The rapid spread of the Omicron variant indicates that the pandemic will likely continue to disrupt economic activity in the near term.
In 2021, GDP growth in Uzbekistan reached 6.2%, while Tajikistan and Kazakhstan recorded 7.1% and 3.5% respectively. The World Bank predicts that Uzbekistan's GDP will grow the most in Central Asia in 2022 and 2023. It is predicted that the growth of the national economy of Uzbekistan in 2022 and 2023 will be 5.6% and 5.8%, respectively.
Europe and Central Asia country forecasts 1
(Real GDP growth at market prices in percent, unless indicated otherwise)
Source: World Bank.
Note: e = estimate; f = forecast. World Bank forecasts are frequently updated based on new information and changing (global) circumstances. Consequently, projections presented here may differ from those contained in other Bank documents, even if basic assessments of countries’ prospects do not significantly differ at any given moment in time. The World Bank is currently not publishing economic output, income, or growth data for Turkmenistan owing to a lack of reliable data of adequate quality. Turkmenistan is excluded from cross-country macroeconomic aggregates.1.Data are based on GDP measured in average 2010-19 prices and market exchange rates, unless indicated otherwise. 2. GDP growth rate at constant prices is based on production approach.
Following a strong rebound in 2021, the global economy is entering a pronounced slowdown amid fresh threats from COVID-19 variants and a rise in inflation, debt, and income inequality that could endanger the recovery in emerging and developing economies, according to the World Bank’s latest Global Economic Prospects report. Global growth is expected to decelerate markedly from 5.5 percent in 2021 to 4.1 percent in 2022 and 3.2 percent in 2023 as pent-up demand dissipates and as fiscal and monetary support is unwound across the world.

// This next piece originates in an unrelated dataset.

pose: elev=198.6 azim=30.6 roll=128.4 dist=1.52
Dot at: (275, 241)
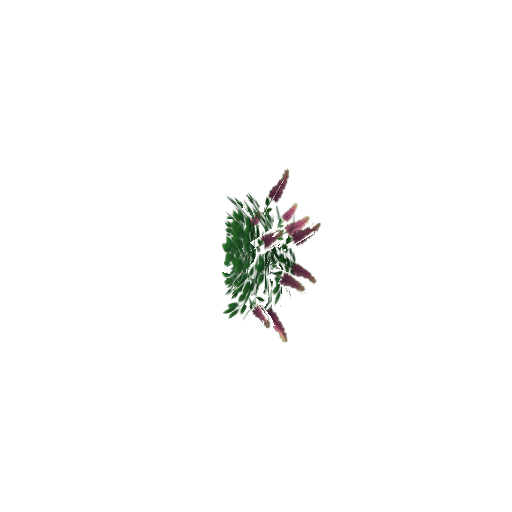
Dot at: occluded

At a time when governments in many developing economies lack the policy space to support activity if needed, new COVID-19 outbreaks, persistent supply-chain bottlenecks and inflationary pressures, and elevated financial vulnerabilities in large swaths of the world could increase the risk of a hard landing.
“The world economy is simultaneously facing COVID-19, inflation, and policy uncertainty, with government spending and monetary policies in uncharted territory. Rising inequality and security challenges are particularly harmful for developing countries,” said World Bank Group President David Malpass. “Putting more countries on a favorable growth path requires concerted international action and a comprehensive set of national policy responses.”

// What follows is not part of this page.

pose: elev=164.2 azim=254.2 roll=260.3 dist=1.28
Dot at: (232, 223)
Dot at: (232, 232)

The slowdown will coincide with a widening divergence in growth rates between advanced economies and emerging and developing economies. Growth in advanced economies is expected to decline from 5 percent in 2021 to 3.8 percent in 2022 and 2.3 percent in 2023—a pace that, while moderating, will be sufficient to restore output and investment to their pre-pandemic trend in these economies. In emerging and developing economies, however, growth is expected to drop from 6.3 percent in 2021 to 4.6 percent in 2022 and 4.4 percent in 2023. By 2023, all advanced economies will have achieved a full output recovery; yet output in emerging and developing economies will remain 4 percent below its pre-pandemic trend. For many vulnerable economies, the setback is even larger: output of fragile and conflict-affected economies will be 7.5 percent below its pre-pandemic trend, and output of small island states will be 8.5 percent below.

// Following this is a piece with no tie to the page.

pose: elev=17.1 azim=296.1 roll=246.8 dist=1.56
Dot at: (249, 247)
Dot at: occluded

Output in Europe and Central Asia (ECA) is estimated to have expanded by 5.8 percent in 2021, reflecting a rebound in domestic demand and positive spillovers from firming activity in the euro area. Growth is forecast to slow to 3 percent in 2022, as domestic demand stabilizes, and 2.9 percent in 2023, as external demand plateaus and commodity prices soften. The near-term outlook is weaker than previously projected, owing to recurrent COVID-19 flareups, a faster-than-expected withdrawal of macroeconomic policy support, and sharp increases in policy uncertainty and geopolitical tensions. The pace of growth over the forecast horizon will leave output slightly lower than its pre-pandemic trend by 2023, and the catch-up of per capita income growth with advanced economies will be slower during 2021-23 than in the decade before the pandemic. Key risks to the regional outlook include a further resurgence of the pandemic, financial stress, less supportive external conditions than expected, and an additional rise in policy uncertainty or escalation in geopolitical tensions.